A former Young Artist with Kentucky Opera, she performed the roles of Juliette in Romeo et Juliette, and Berta in the mainstage production of Il Barbiere di Siviglia.

Meghan earned her Bachelor of Music degree from Northwestern University, graduating magna cum laude. There she performed the roles of First Lady in Die Zauberflöte and Suor Dolcina in Suor Angelica.

Her past oratorio performances include Handel’s Ode to St. Cecilia with the Bach and Handel Chorale of Jim Thorpe, PA, as well as Mozart’s Requiem and Handel’s Judas Maccabaeus.

Future performances include the role of Camelia in the world premiere of Gabriela Ortiz’s Unicamente la Verdad in the summer of 2008.

Allison Edberg is a member of Olde Friends, Ensemble Galilei, ViVaCe, Ensemble Voltaire, the Mirabel Classical Quartet, and is concertmaster of the Indianapolis Baroque Orchestra. She was a recipient of the Willi Apel Scholarship in baroque violin at Indiana University where she studied with Stanley Ritchie.

The Chicago Sun-Times called her performance of a Telemann work “impeccable, with unerring intonation and an austere beauty” (Nov. 11, 2002).

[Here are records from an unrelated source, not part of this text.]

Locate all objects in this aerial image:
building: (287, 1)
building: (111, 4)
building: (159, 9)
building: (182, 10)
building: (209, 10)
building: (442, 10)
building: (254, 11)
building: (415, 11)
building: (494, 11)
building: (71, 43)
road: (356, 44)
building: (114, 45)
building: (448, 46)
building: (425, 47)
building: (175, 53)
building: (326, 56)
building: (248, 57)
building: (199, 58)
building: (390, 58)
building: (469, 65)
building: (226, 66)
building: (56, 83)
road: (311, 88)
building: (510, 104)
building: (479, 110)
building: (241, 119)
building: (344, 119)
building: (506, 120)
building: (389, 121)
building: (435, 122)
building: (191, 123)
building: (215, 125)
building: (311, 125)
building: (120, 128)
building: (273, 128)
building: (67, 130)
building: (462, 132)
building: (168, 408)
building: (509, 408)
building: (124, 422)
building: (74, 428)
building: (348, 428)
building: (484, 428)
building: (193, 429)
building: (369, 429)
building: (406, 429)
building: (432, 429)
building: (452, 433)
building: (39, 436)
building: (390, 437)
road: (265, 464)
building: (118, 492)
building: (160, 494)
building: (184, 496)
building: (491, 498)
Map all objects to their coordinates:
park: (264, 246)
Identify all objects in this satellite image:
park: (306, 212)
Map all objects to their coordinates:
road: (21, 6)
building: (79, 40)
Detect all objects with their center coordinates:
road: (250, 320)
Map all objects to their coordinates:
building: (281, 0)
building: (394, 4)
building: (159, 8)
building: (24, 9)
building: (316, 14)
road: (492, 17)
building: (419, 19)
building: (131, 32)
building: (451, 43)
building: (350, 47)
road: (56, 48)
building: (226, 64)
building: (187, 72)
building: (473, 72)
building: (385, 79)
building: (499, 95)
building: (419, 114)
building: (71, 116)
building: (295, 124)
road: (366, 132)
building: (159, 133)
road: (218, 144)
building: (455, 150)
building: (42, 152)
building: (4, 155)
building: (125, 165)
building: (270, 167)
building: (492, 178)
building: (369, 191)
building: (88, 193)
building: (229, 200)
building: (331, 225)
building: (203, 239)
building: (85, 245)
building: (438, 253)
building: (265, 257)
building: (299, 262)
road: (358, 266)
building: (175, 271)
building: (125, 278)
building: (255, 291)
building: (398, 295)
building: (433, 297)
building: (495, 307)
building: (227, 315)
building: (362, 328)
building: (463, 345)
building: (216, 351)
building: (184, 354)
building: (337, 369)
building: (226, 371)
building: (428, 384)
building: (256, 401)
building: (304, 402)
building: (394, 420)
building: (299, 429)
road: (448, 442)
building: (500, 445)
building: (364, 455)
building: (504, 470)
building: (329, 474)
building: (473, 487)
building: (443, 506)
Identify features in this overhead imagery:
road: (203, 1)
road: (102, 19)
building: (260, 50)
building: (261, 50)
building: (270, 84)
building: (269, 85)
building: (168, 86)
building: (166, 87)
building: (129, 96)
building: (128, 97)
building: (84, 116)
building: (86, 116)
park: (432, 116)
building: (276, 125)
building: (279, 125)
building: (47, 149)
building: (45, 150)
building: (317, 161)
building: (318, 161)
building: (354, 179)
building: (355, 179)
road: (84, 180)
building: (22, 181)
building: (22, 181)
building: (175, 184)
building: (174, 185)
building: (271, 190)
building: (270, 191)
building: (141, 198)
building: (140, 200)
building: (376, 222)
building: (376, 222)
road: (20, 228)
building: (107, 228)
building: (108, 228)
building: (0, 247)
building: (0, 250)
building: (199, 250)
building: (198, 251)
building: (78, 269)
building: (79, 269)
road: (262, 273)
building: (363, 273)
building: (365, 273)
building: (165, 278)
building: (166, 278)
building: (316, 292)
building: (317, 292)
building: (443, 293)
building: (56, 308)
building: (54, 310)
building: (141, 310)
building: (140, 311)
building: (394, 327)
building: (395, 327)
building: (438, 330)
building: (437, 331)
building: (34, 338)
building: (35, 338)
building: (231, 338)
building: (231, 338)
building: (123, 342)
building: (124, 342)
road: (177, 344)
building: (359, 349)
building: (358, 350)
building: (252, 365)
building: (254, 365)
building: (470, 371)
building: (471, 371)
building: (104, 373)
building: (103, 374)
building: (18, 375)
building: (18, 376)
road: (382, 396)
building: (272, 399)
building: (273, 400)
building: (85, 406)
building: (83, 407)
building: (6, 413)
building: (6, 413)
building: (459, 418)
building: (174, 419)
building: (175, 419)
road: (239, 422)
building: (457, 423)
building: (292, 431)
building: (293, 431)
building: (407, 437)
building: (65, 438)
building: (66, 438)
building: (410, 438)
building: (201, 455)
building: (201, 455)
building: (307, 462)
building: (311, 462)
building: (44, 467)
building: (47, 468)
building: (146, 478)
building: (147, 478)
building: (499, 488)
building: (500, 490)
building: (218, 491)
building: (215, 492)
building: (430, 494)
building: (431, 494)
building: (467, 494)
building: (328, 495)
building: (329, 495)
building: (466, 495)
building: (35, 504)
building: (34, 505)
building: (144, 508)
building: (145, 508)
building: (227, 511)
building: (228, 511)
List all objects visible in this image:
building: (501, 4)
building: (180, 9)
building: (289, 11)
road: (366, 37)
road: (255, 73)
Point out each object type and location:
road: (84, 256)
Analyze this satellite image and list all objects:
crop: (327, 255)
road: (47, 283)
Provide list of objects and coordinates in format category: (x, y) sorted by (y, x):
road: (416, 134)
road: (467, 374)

She has collaborated in recent years with Apollo’s Fire, the Washington Bach Consort, La Monica, and Early Music Southwest, as well as being a regular feature at the Bloomington Early Music Festival. Ms. Edberg has toured nationally and has recorded for the Electra and Centaur labels.

Christine Kyprianides received her Bachelor of Music degree from the Peabody Institute of the Johns Hopkins University and her Master of Music from the New England Conservatory .

In 1976, Kyprianides left the US for Belgium. After a year as Assistant Principal Cellist of the Royal Flanders Philharmonic Orchestra in Antwerp, she received a grant from the Belgium Government to study viol at the Royal Conservatory of Brussels under Wieland Kuijken. She was subsequently awarded the Special First Prize and the Diplôme Supérieure.

After completing her studies, Kyprianides moved to Cologne, Germany where she soon established herself as a leading Baroque cellist, performing in Musica Antiqua Köln, Das Kleine Konzert , Collegium Cartusianum, Accademia Filarmonica Köln, Les Arts Florissants , La Stagione, and other chamber orchestras.

As cellist and viol player, she was also a member of Ganassi-Consort, Les Adieux, and the La Roche Quartett. Kyprianides has also been a long-time collaborator with fortepianist Richard Burnett in England.

In 2003, Kyprianides returned to the US, where she is in the process of completing her doctorate degree, concentrating in early music and musicology. She continues to perform as a member of the Huelgas Ensemble (Belgium) and Diapente Consort (Netherlands), and is also active as a scholar.